• PROBLEM TO WORK ON: Represent the lines between the one containing "class: Amphibia" and the one containing "family: Cisticolidae", inclusive, as a JSON list of strings with one string per line. Omit blank lines and leave the pictures out.

☆ ☆ ☆ ☆

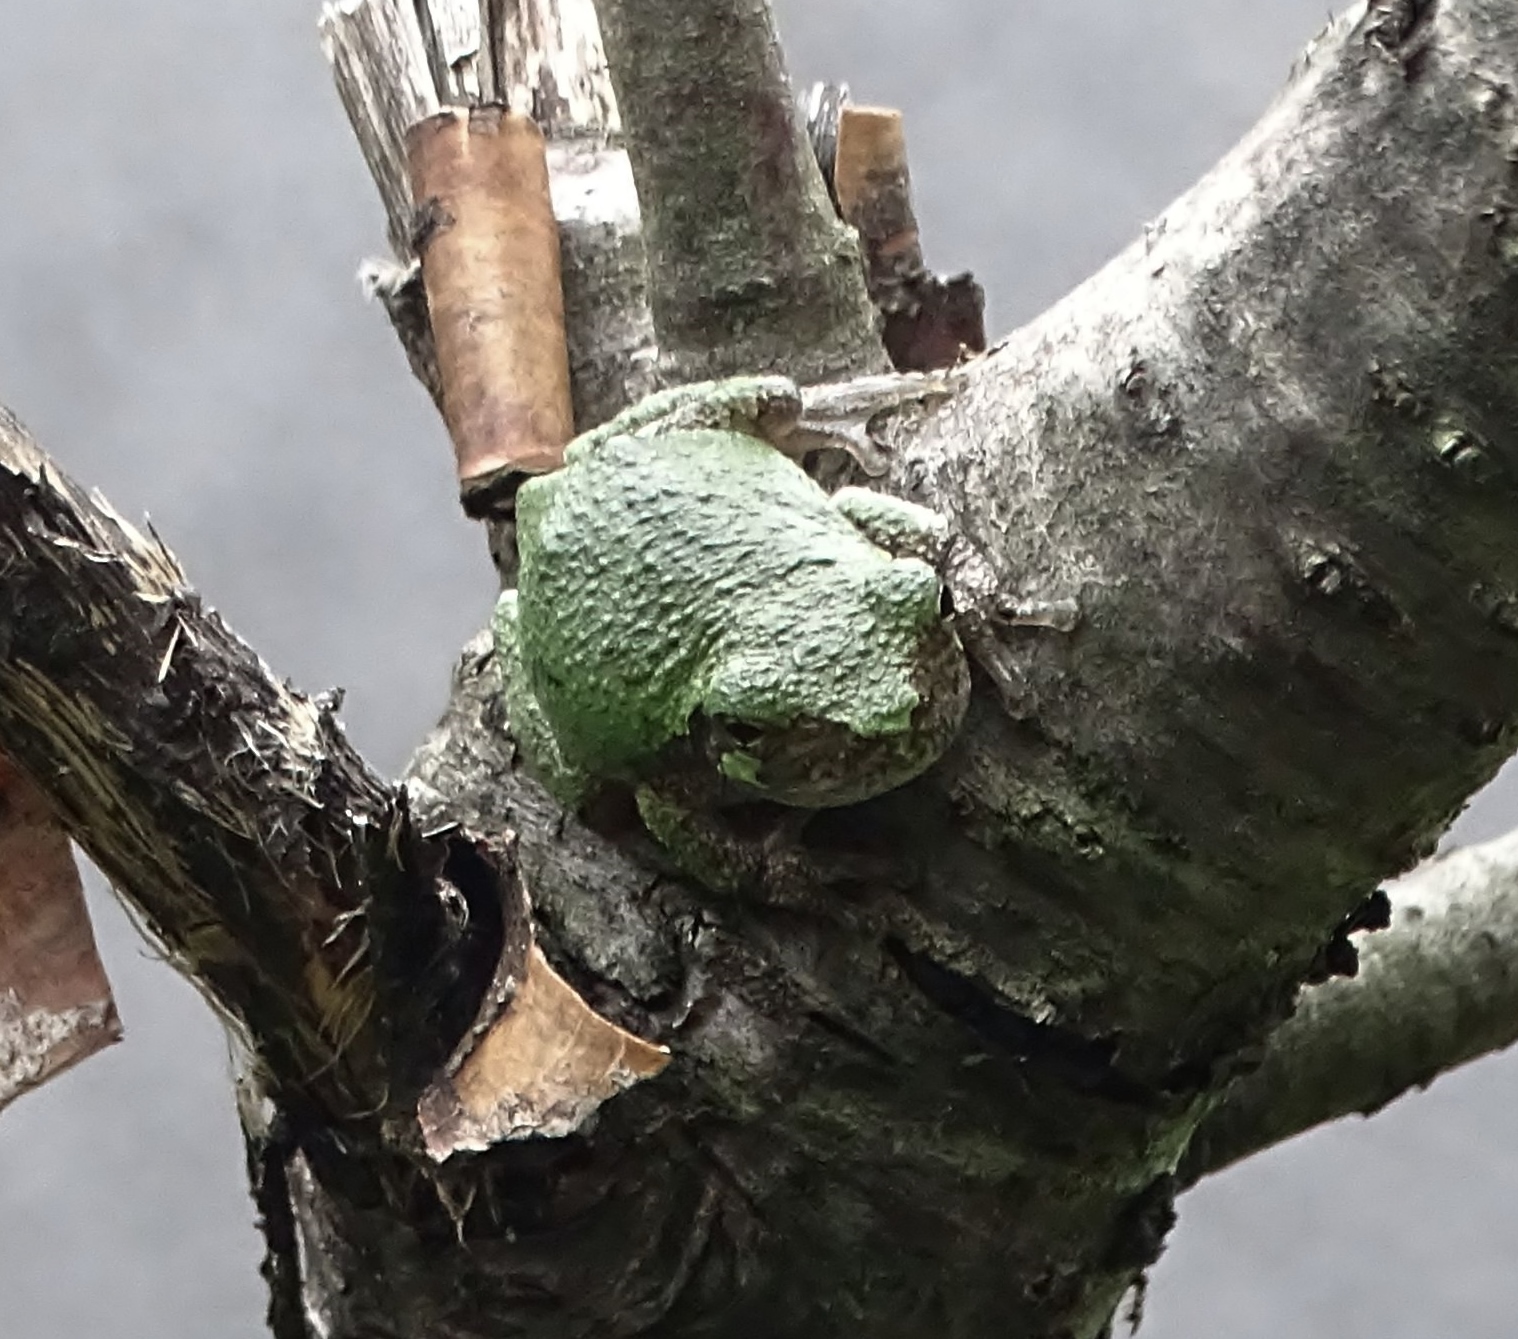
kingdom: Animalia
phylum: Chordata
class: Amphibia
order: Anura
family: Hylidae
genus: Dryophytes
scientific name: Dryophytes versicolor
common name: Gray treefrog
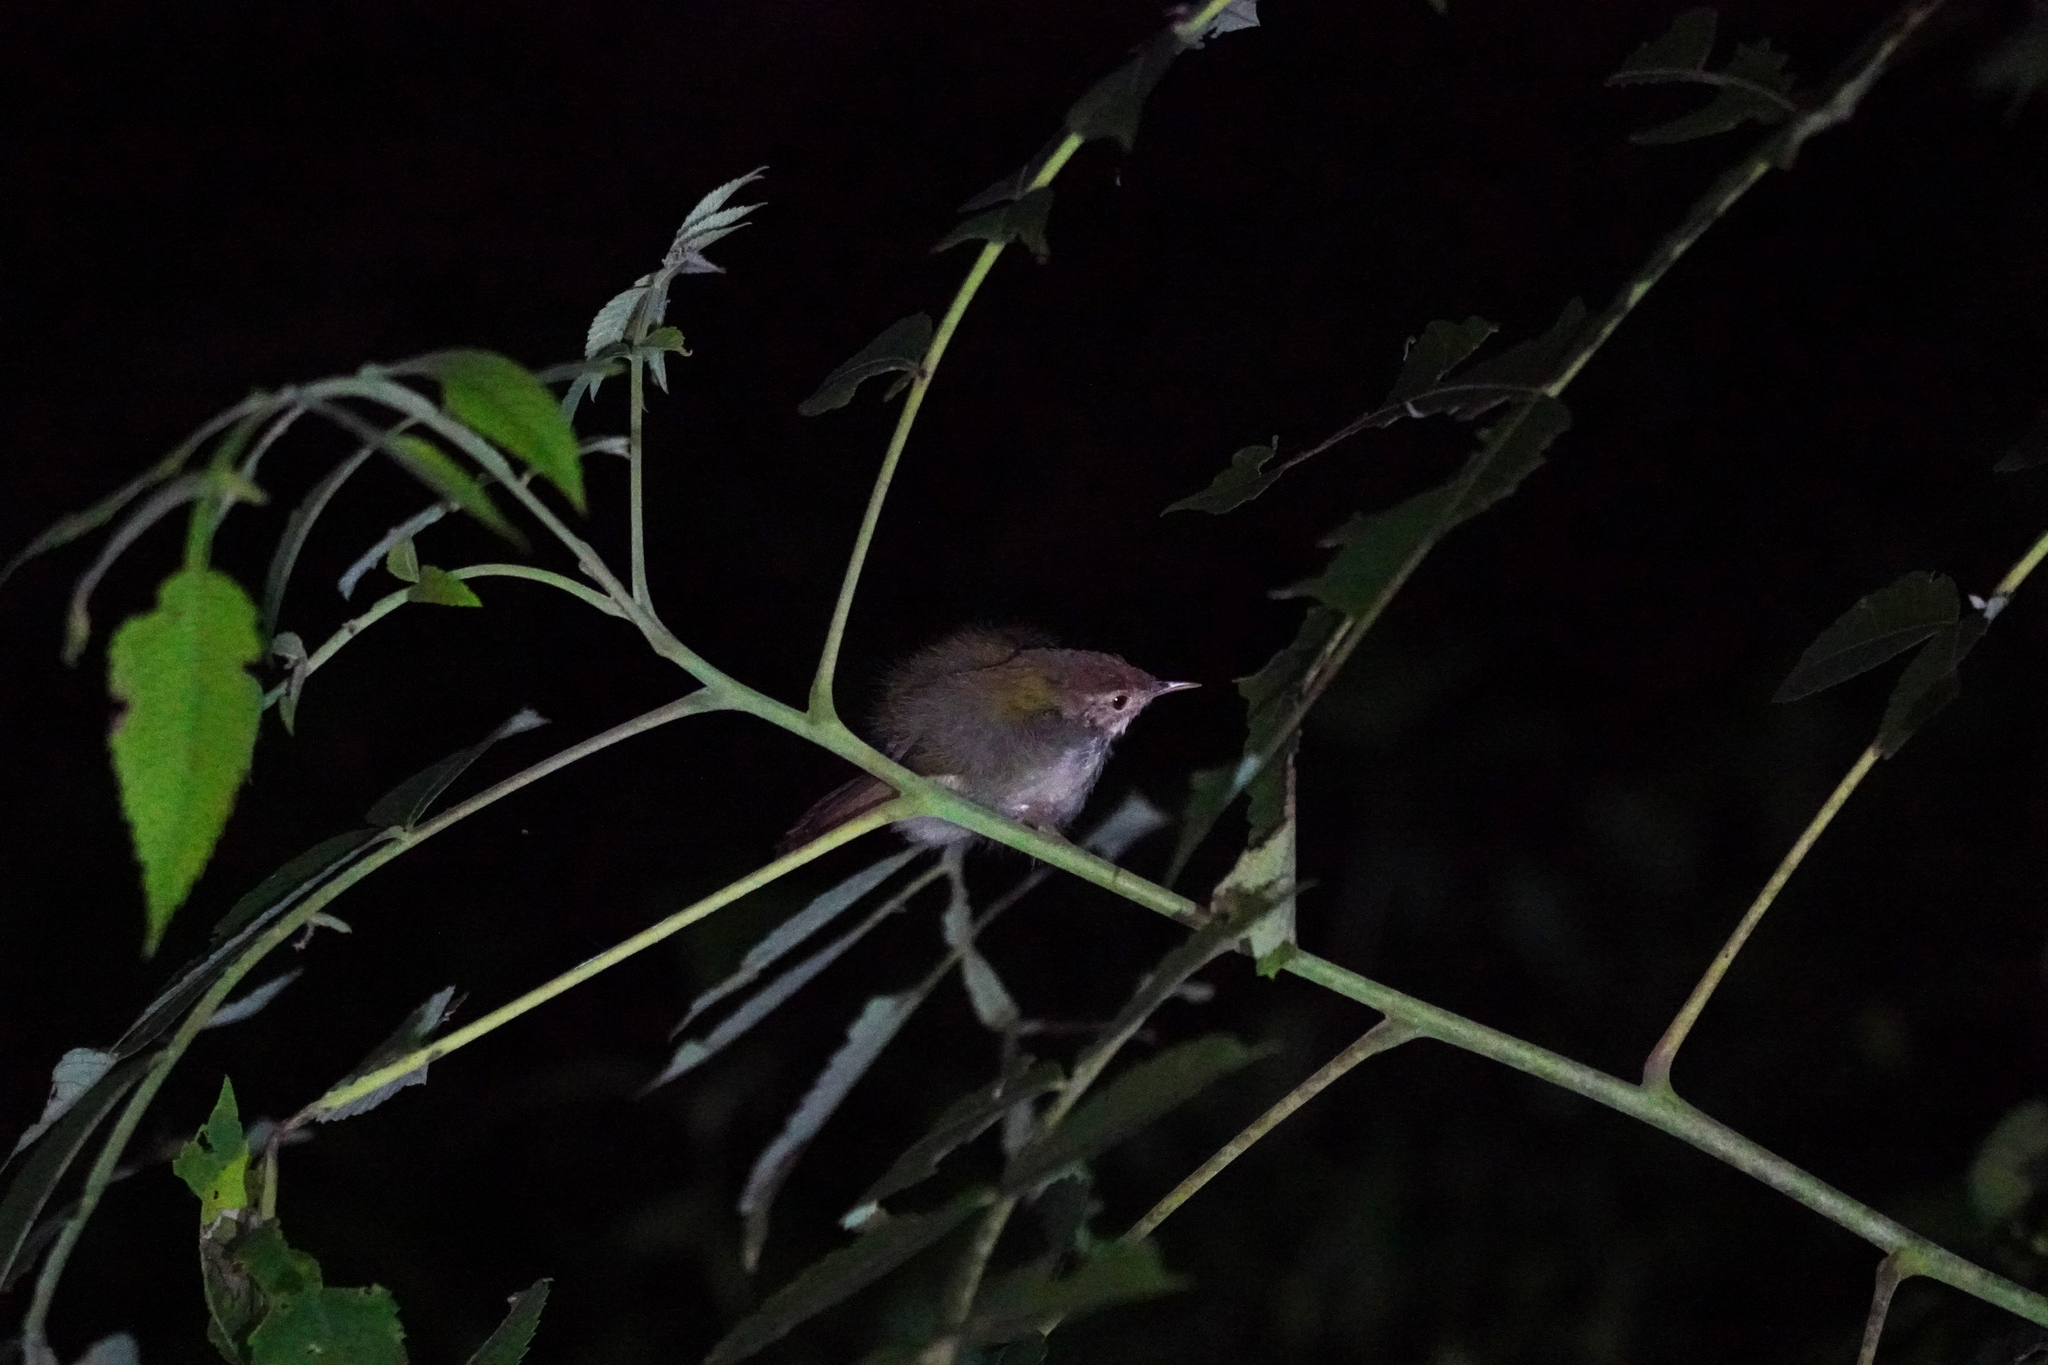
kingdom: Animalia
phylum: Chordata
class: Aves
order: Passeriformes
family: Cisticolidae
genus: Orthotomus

☆ ☆ ☆ ☆

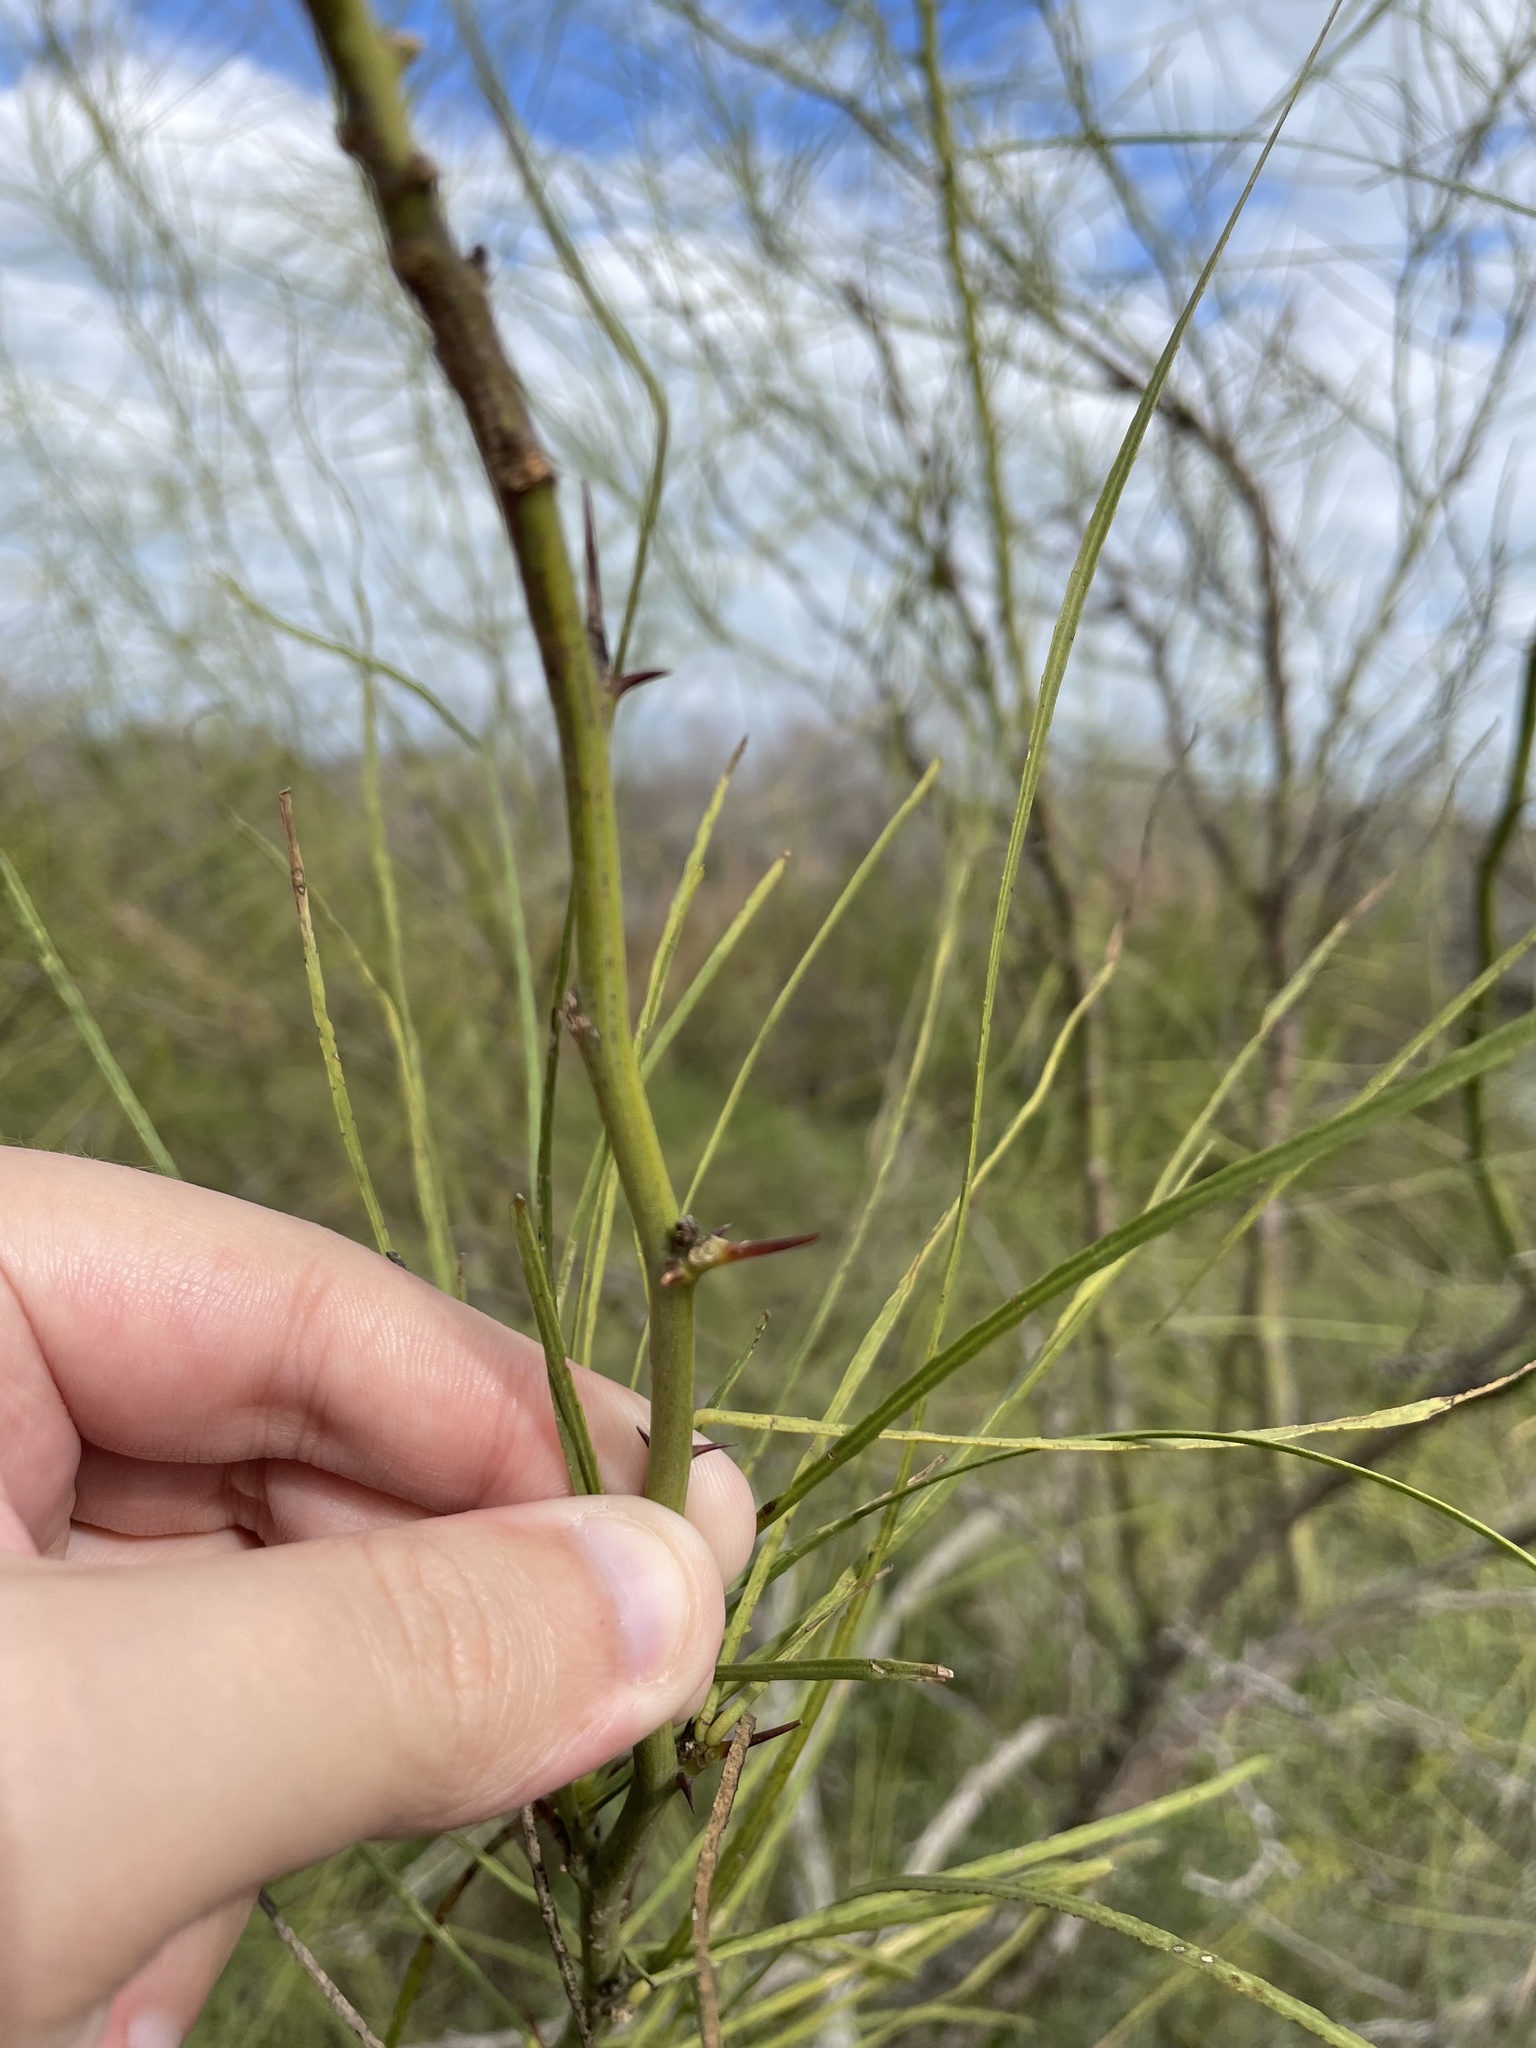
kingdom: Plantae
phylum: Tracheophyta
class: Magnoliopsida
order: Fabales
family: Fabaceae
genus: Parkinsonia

☆ ☆ ☆ ☆

• RESULT:
[
  "class: Amphibia",
  "order: Anura",
  "family: Hylidae",
  "genus: Dryophytes",
  "scientific name: Dryophytes versicolor",
  "common name: Gray treefrog",
  "kingdom: Animalia",
  "phylum: Chordata",
  "class: Aves",
  "order: Passeriformes",
  "family: Cisticolidae"
]